What this exercise asks
1: List the usernames of everyone who posted a comment in the OOXML discussion.
2: Extend the OOXML discussion past its last line by writing the rest of the reply that quotes "Except that OOXML is internally more consistent."

Given passage

--- START ---

Posted Apr 16, 2012 23:31 UTC (Mon) by anselm (subscriber, #2796) [Link]

Yes, but most of that (like the XML specification) is independently useful. Where I come from, building on other existing standards is generally considered a Good Thing™.

On the other hand, Microsoft apparently came up with enough new stuff for OOXML – stuff that does not appear to be standardised elsewhere – for them to take 7000 pages to write it all down. If you add pre-existing stuff like the XML specification, which the OOXML standard also references but does not actually include, the document set gets bigger still.

Microsoft: Boiling Frogs Since 1975

Posted Apr 17, 2012 1:15 UTC (Tue) by Cyberax (✭ supporter ✭, #52523) [Link]

>Yes, but most of that (like the XML specification) is independently useful

Yeah? How about SVG which has exactly _zero_ fully-conforming renderers? And now they've decided to play the favorite OpenSource game and rewrite SVG 2.0 almost from scratch. I've worked with VML back in early 2000-s and it was many times easier to write a simple renderer for it.

Then there are questions of CSS in ODF, but my comments would be unprintable.

Frankly, supporting a subset of OOXML without crazy magic formatting options has about the same complexity as supporting ODF. Except that OOXML is internally more consistent.

Now, OOXML is clearly not ideal. But it's OK-ish, and ISO quite fairly standardized it on its technical merits.

Microsoft: Boiling Frogs Since 1975

Posted Apr 17, 2012 5:33 UTC (Tue) by khim (subscriber, #9252) [Link]

Except that OOXML is internally more consistent.

--- END ---

Recorded data
--- START ---

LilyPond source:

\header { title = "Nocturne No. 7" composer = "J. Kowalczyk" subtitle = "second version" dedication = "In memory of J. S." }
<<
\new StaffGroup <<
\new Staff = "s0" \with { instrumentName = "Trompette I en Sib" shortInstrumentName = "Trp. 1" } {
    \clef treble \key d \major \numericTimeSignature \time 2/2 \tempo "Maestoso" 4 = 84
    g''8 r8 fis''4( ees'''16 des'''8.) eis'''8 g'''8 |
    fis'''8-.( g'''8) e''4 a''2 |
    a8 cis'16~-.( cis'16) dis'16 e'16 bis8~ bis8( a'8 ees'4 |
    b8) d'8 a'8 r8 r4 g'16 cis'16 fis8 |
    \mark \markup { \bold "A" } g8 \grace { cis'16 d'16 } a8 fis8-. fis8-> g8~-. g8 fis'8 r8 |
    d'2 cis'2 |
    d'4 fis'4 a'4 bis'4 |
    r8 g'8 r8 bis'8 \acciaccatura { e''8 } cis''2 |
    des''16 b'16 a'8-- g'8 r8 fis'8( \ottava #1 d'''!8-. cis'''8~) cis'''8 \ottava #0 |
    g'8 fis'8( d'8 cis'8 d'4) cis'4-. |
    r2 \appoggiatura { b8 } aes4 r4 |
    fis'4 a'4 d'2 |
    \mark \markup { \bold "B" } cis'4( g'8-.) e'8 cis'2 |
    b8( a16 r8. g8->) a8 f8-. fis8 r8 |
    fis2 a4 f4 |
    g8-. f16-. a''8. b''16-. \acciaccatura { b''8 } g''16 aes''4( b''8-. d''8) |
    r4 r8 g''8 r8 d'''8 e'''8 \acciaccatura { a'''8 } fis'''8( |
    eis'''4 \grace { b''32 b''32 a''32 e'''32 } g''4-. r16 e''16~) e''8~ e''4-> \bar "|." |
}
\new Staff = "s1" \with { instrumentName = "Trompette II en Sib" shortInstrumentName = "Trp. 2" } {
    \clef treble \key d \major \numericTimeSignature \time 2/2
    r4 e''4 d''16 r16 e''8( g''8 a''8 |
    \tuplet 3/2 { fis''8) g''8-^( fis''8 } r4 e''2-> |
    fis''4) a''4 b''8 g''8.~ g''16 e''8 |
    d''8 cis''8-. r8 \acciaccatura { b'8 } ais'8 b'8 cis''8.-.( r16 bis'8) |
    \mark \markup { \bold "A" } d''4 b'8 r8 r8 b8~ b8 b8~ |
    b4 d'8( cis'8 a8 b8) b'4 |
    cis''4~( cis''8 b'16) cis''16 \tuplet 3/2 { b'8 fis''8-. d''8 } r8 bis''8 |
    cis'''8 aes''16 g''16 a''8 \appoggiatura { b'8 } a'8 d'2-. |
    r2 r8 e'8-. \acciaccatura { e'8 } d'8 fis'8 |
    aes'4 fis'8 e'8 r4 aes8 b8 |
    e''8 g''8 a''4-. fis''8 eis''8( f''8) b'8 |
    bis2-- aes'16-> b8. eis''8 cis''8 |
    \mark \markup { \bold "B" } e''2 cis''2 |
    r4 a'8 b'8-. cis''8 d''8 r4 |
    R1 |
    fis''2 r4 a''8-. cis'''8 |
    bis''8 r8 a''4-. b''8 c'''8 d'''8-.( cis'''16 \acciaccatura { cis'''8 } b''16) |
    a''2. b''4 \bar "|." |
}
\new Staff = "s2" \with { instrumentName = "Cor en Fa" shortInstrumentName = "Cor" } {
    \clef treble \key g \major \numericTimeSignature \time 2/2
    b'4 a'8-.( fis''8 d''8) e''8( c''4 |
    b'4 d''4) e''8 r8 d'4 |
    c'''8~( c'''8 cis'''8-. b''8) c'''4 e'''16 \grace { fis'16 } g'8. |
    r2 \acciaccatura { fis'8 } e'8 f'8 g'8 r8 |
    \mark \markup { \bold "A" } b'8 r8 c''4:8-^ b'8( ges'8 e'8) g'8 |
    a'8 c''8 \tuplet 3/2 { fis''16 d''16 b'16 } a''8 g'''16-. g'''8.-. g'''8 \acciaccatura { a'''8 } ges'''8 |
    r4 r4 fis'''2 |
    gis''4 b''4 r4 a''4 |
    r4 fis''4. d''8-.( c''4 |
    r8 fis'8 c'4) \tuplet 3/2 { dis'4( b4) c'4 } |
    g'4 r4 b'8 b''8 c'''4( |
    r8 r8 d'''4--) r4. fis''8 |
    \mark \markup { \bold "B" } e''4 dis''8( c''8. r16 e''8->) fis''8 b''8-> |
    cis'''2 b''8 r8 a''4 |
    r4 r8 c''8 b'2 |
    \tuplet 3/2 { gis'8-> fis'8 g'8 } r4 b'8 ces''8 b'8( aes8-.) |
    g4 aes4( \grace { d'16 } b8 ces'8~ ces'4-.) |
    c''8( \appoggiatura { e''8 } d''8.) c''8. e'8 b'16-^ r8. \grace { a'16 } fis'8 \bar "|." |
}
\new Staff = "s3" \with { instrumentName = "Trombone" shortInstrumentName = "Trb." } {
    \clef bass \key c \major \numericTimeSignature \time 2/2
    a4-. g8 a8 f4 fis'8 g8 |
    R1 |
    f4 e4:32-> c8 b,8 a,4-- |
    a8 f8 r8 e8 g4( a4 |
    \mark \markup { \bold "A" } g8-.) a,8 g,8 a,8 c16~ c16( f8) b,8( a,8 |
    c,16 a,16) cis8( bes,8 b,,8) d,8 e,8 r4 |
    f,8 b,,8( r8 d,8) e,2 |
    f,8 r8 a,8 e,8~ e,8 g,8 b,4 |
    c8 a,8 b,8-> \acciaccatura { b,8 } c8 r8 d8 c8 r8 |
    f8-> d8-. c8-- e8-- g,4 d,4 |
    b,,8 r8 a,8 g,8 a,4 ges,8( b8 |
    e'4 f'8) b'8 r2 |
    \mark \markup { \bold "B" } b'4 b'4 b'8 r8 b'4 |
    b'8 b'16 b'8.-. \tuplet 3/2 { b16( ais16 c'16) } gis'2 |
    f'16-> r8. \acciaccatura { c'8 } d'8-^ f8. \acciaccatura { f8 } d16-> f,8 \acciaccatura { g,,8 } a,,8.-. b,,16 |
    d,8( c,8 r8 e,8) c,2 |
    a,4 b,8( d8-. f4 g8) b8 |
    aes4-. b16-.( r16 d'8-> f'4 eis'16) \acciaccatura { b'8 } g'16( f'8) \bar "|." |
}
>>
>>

--- END ---

Answer section
1: anselm, Cyberax, khim

2:
Only someone with agenda can claim that these three lines (which mark test as red in .docx, .xlsx and .pptx) are consistent:
    <w:color w:val=”FF0000″/> (.docx)
    <color rgb=”FFFF0000″/> (.xlsx)
    <a:srgbClr val=”FF0000″/> (.xlsx)

No, OOXML is most definitely not consistent. It encodes warts of all the legacy documents quite well (as it was the goal of it's creation) but consistency? Not in the cards. It was not the goal of it's creators, thus you hardly can fault them.

Now, OOXML is clearly not ideal. But it's OK-ish, and ISO quite fairly standardized it on its technical merits.

Note: I never said it. OOXML is internal Microsoft's format and it's one of the better documented proprietary formats. Usually ISO was quite reluctant to standardize such things because, frankly, they have only limited appeal for anyone except the primary author. Usually just some subset was standardized (such as PDF/X, PDF/A, PDF/E, PDF/VT, or PDF/UA). The fact the full pig was pushed through ISO tarnishes it's reputation in IT industry beyond repair, but this is separate issue from the standard's technical quality.